In 1647 he worked on the Assembly's Catechism. In 1648 he was preaching at St Benet Fink, to find an adversarial atmosphere in which the Baptist Edward Barber had been invited to contradict him.

He opposed the execution of King Charles I, and lived quietly under the Commonwealth. Asked for advice by Oliver Cromwell on the dissolution of the Rump Parliament and the establishment of a Protectorate, he replied that nine out of ten would oppose it.

==After the Restoration==
He was assiduous in promoting the return of Charles II of England, travelling to the Netherlands as one of the negotiators. After the Restoration in 1660 he was offered the bishopric of Coventry and Lichfield, but declined it. Presbyterians had warned him that his reputation and honour would suffer if he accepted, and he tried to co-ordinate a refusal with Richard Baxter, in the same position.

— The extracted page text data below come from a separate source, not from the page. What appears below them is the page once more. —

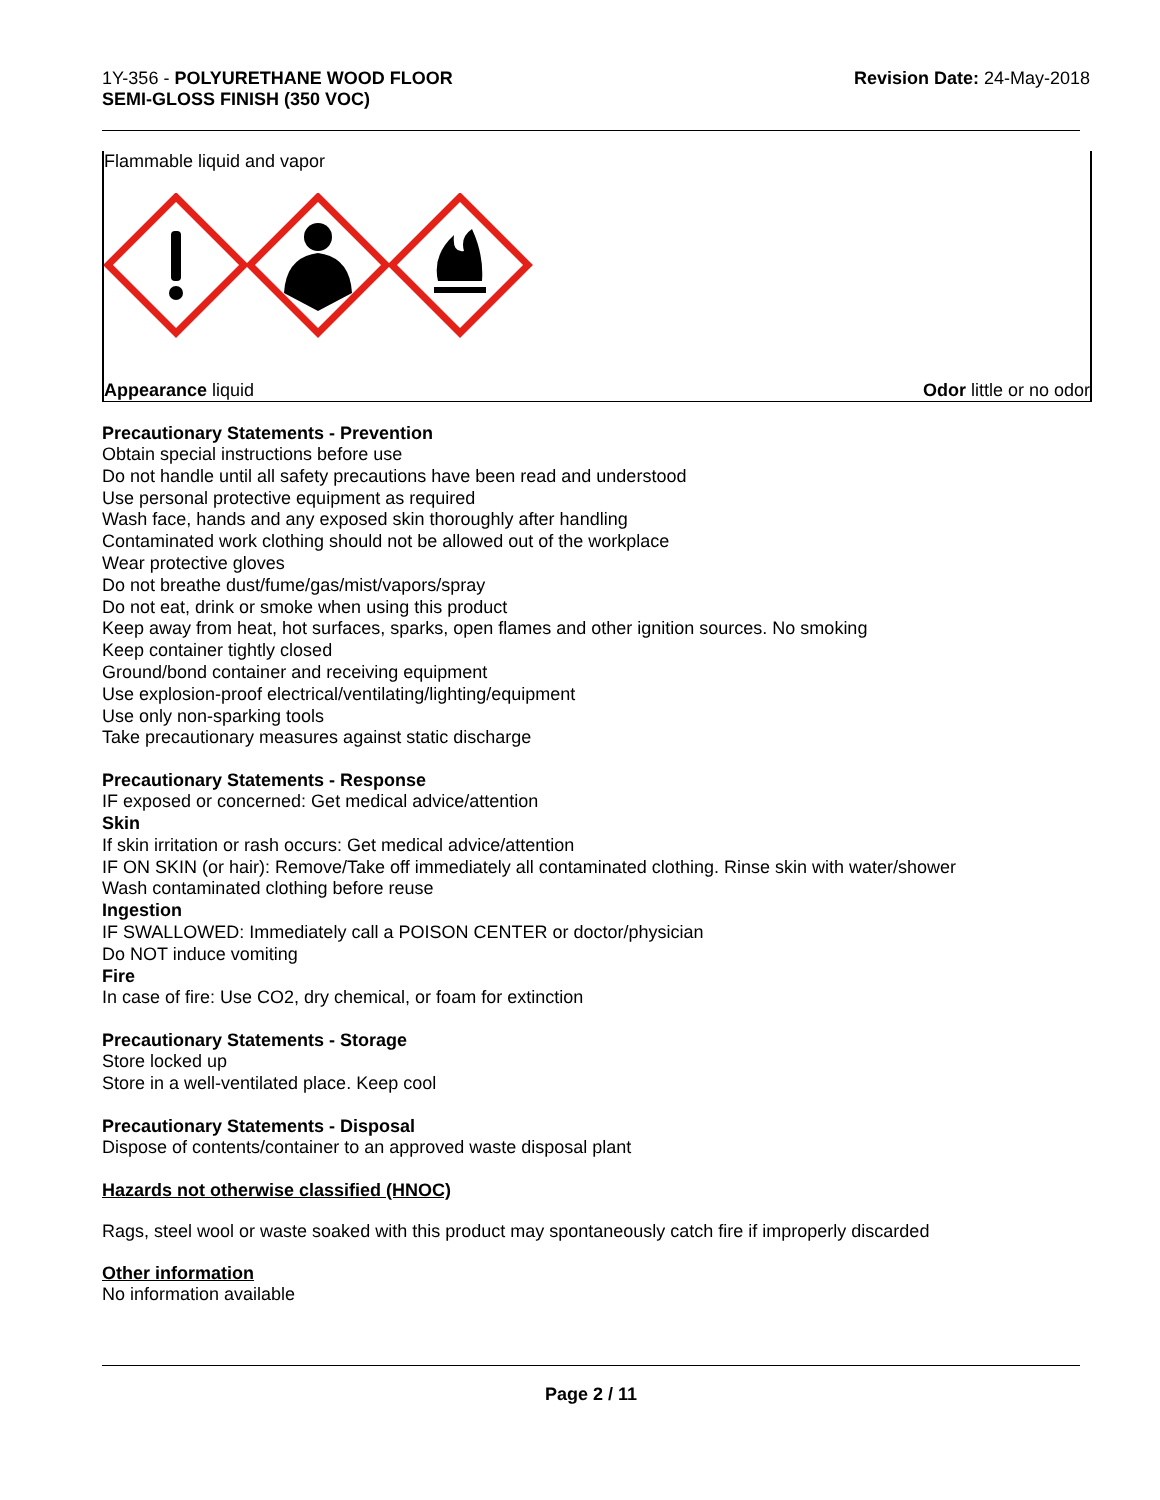1Y-356 - POLYURETHANE WOOD FLOOR
SEMI-GLOSS FINISH (350 VOC)
Revision Date: 24-May-2018
Flammable liquid and vapor
Appearance liquid Odor little or no odor
Precautionary Statements - Prevention
Obtain special instructions before use
Do not handle until all safety precautions have been read and understood
Use personal protective equipment as required
Wash face, hands and any exposed skin thoroughly after handling
Contaminated work clothing should not be allowed out of the workplace
Wear protective gloves
Do not breathe dust/fume/gas/mist/vapors/spray
Do not eat, drink or smoke when using this product
Keep away from heat, hot surfaces, sparks, open flames and other ignition sources. No smoking
Keep container tightly closed
Ground/bond container and receiving equipment
Use explosion-proof electrical/ventilating/lighting/equipment
Use only non-sparking tools
Take precautionary measures against static discharge
Precautionary Statements - Response
IF exposed or concerned: Get medical advice/attention
Skin
If skin irritation or rash occurs: Get medical advice/attention
IF ON SKIN (or hair): Remove/Take off immediately all contaminated clothing. Rinse skin with water/shower
Wash contaminated clothing before reuse
Ingestion
IF SWALLOWED: Immediately call a POISON CENTER or doctor/physician
Do NOT induce vomiting
Fire
In case of fire: Use CO2, dry chemical, or foam for extinction
Precautionary Statements - Storage
Store locked up
Store in a well-ventilated place. Keep cool
Precautionary Statements - Disposal
Dispose of contents/container to an approved waste disposal plant
Hazards not otherwise classified (HNOC)
Rags, steel wool or waste soaked with this product may spontaneously catch fire if improperly discarded
Other information
No information available
Page 2 / 11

He was made one of Charles's chaplains, and vainly tried to secure the legal ratification of Charles's declaration of 25 October 1660. He was ejected for Nonconformity in the Great Ejection of 1662, and was so affected by the sight of the devastation caused by the Great Fire of London that he died shortly afterwards. He was buried in the ruins of his church, near the place where the pulpit had stood.

==Works==
His publications are almost entirely sermons.

- The Art of Divine Meditation (London: for Tho. Parkhurst, 1634) – not sermons.
- An Answer to a Book entitled, An Humble Remonstrance (1641) as a member of Smectymnuus
- Gods Free Mercy to England (1642)
- Englands Looking-glasse (1642)
- Souldier's Pocket Bible (1643), editor (1895 reprint)
- Jus Divinum Ministerii Evangelici (1654)
- The Godly Man's Ark (1658)

==Calamy the Younger==

His eldest son was also called Edmund Calamy, known as "the Younger"; Calamy the Younger followed a religious path similar to his father's, and he lost the rectory of Moreton, Essex in the Great Ejection of 1662. He was of a retiring disposition and moderate views, and died in 1685. He was the father of the historian Edmund Calamy.